People with a lot of stress or problems such as losing jobs or getting divorced, may have depression. People with poor health are also at risk for depression. The good news is that depression can be treated. Here are some things you can do:
- Make an appointment for a medical examination. Talk with your doctor about any symptoms of depression. Your doctor can check whether these are due to physical illness, medication or depression.
- Ask for a referral to a mental health professional. He or she can talk with you about treatment options such as therapy and antidepressant medication.
- Stay active. Make an effort to do activities you enjoy, such as walking, yoga or other types of light exercise.
- Be with others. Try not to always be alone. Many people with depression find it helpful to join a support group (either in person or online). This is a way to talk with others who are dealing with problems like yours. Ask your doctor or mental health professional about support groups that are right for you.
- Be patient. Do not expect too much from yourself right away. It takes a while to feel better after depression. The good news is that millions of people with depression feel better each day.
While it is normal to feel sadness as part of the grieving process, serious depression should be treated. It may be hard to separate grief and depression, but the chart below will help you.
|Normal grief||Clinical Depression|
|You are able to respond to comfort and support.||You cannot accept comfort or support.|
|You are often openly angry.||You are irritable and may complain but do not directly express anger.|
|You can relate your depressed feelings to your experience of loss.||You do not relate experiences to a particular life event.|
|You can still experience moments of enjoyment in life.||You have a sense of doom that overshadows your days.|
|You may have physical complaints that come and go.||You have physical complaints most or all of the time.|
|You might express guilt over some aspect of the amputation.||You feel guilty about most things much of the time.|
|These feelings can affect your self-esteem.||Your self-esteem is low most of the time.|
If you are thinking of suicide help is available 24 hours a day, call Lifeline on 13 11 14 or Emergency Services on 000.
Dispelling some common depression myths
Depression isn’t a real illness and you can snap out of it if you want to.
Depression is recognised as a legitimate illness. Severe depression may require a variety of management strategies including medication and professional counselling. Talking to family or friends can help but severe depression requires professional intervention.
Depressed people are overemotional attention seekers.
The idea that depression is a choice that people make for the attention is pervasive in society, but it is very wrong. Depression is a distressing condition, nobody with it enjoys it and much of the attention received is negative.
Talking about your feelings makes you dwell on them.
The media has given people the wrong idea about therapy: it is not all talking about your childhood. Therapists are there to help you with coping strategies in addition to talking about your feelings.
Depression is a female thing.
While it is true that women seek treatment in higher numbers than men, it does not mean that women are more likely to get depression.

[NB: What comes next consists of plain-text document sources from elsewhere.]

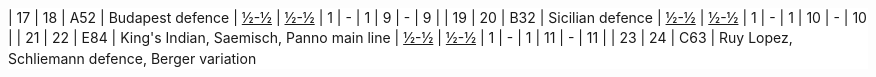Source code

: |  17
 |  18
 |  A52
 |  Budapest defence
 | [½-½](https://www.tcec-chess.com/archive.html?season=17&div=sf&game=17) | [½-½](https://www.tcec-chess.com/archive.html?season=17&div=sf&game=18) |  1
 |  -
 |  1
 |  9
 |  -
 |  9
 |
|  19
 |  20
 |  B32
 |  Sicilian defence
 | [½-½](https://www.tcec-chess.com/archive.html?season=17&div=sf&game=19) | [½-½](https://www.tcec-chess.com/archive.html?season=17&div=sf&game=20) |  1
 |  -
 |  1
 |  10
 |  -
 |  10
 |
|  21
 |  22
 |  E84
 |  King's Indian, Saemisch, Panno main line
 | [½-½](https://www.tcec-chess.com/archive.html?season=17&div=sf&game=21) | [½-½](https://www.tcec-chess.com/archive.html?season=17&div=sf&game=22) |  1
 |  -
 |  1
 |  11
 |  -
 |  11
 |
|  23
 |  24
 |  C63
 |  Ruy Lopez, Schliemann defence, Berger variation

Men often worry about being seen as weak if they admit to depression and do not seek help. This is due to cultures where men are seen as stoic and women are seen as emotional.
Medication makes you an emotionless zombie.

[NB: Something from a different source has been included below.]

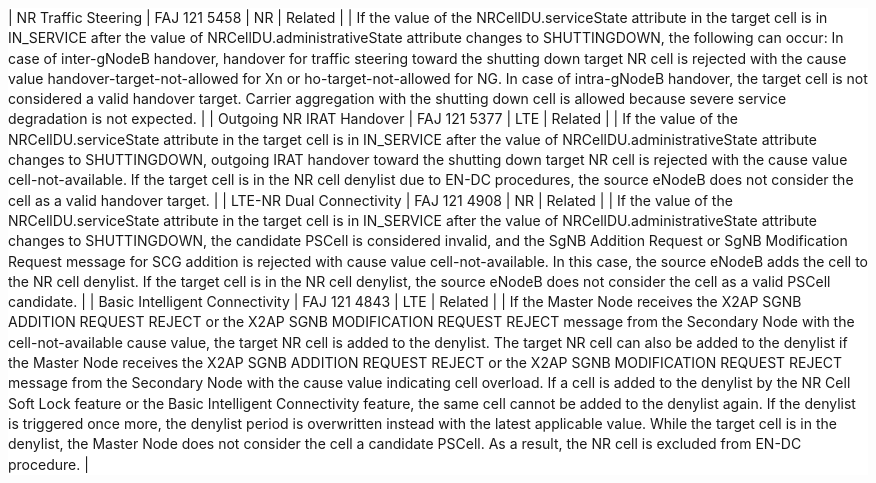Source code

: | NR Traffic Steering                                                                             | FAJ 121 5458       | NR                  | Related        |                      | If the value of the NRCellDU.serviceState                                     attribute in the target cell is in IN_SERVICE                                     after the value of                                         NRCellDU.administrativeState attribute                                     changes to SHUTTINGDOWN, the following can                                         occur:  In case of inter-gNodeB handover, handover for                                                 traffic steering toward the shutting down target NR                                                 cell is rejected with the cause value                                                 handover-target-not-allowed for Xn or                                                 ho-target-not-allowed for NG.     In case of intra-gNodeB handover, the target cell is                                                 not considered a valid handover target.      Carrier aggregation with the shutting down cell is allowed                                     because severe service degradation is not expected.              |
| Outgoing NR IRAT Handover                                                                       | FAJ 121 5377       | LTE                 | Related        |                      | If the value of the NRCellDU.serviceState                                     attribute in the target cell is in IN_SERVICE                                     after the value of                                         NRCellDU.administrativeState attribute                                     changes to SHUTTINGDOWN, outgoing IRAT handover                                     toward the shutting down target NR cell is rejected with the                                     cause value cell-not-available. If the target cell is in the NR                                     cell denylist due to EN-DC procedures, the source eNodeB does                                     not consider the cell as a valid handover target.                                                                                                                                                                                                                                                                                                                                                                                  |
| LTE-NR Dual Connectivity                                                                        | FAJ 121 4908       | NR                  | Related        |                      | If the value of the NRCellDU.serviceState                                     attribute in the target cell is in IN_SERVICE                                     after the value of                                         NRCellDU.administrativeState attribute                                     changes to SHUTTINGDOWN, the candidate PSCell                                     is considered invalid, and the SgNB Addition                                         Request or SgNB Modification Request                                     message for SCG addition is rejected with cause value                                     cell-not-available. In this case, the source eNodeB adds the                                     cell to the NR cell denylist. If the target cell is in the NR                                     cell denylist, the source eNodeB does not consider the cell as a                                     valid PSCell candidate.                                                                                                                                                     |
| Basic Intelligent Connectivity                                                                  | FAJ 121 4843       | LTE                 | Related        |                      | If the Master Node receives the X2AP SGNB ADDITION REQUEST REJECT or                 the X2AP SGNB MODIFICATION REQUEST REJECT message from the Secondary                 Node with the cell-not-available cause value, the target NR cell is                 added to the denylist.  The target NR cell can also be added to the denylist if the Master Node receives the                     X2AP SGNB ADDITION REQUEST REJECT or the X2AP SGNB                     MODIFICATION REQUEST REJECT message from the Secondary Node with the                 cause value indicating cell overload.  If a cell is added to the denylist by the NR Cell Soft Lock feature or the Basic                 Intelligent Connectivity feature, the same cell cannot be added to the denylist                 again. If the denylist is triggered once more, the denylist period is overwritten                 instead with the latest applicable value.  While the target cell is in the denylist, the Master Node does not consider the cell                 a candidate PSCell. As a result, the NR cell is excluded from EN-DC procedure. |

Antidepressants do not affect your personality. The brain chemicals altered are not connected to your personality traits. Antidepressants have common side effects, but these can be managed with appropriate treatments.
It is expected that you would feel sad after something like an amputation
You will experience grief, but depression is different. You may not feel just sad; most likely you will feel fatigued, overwhelmed, guilty, anxious and sad. Grief and sadness become less over time, depression does not.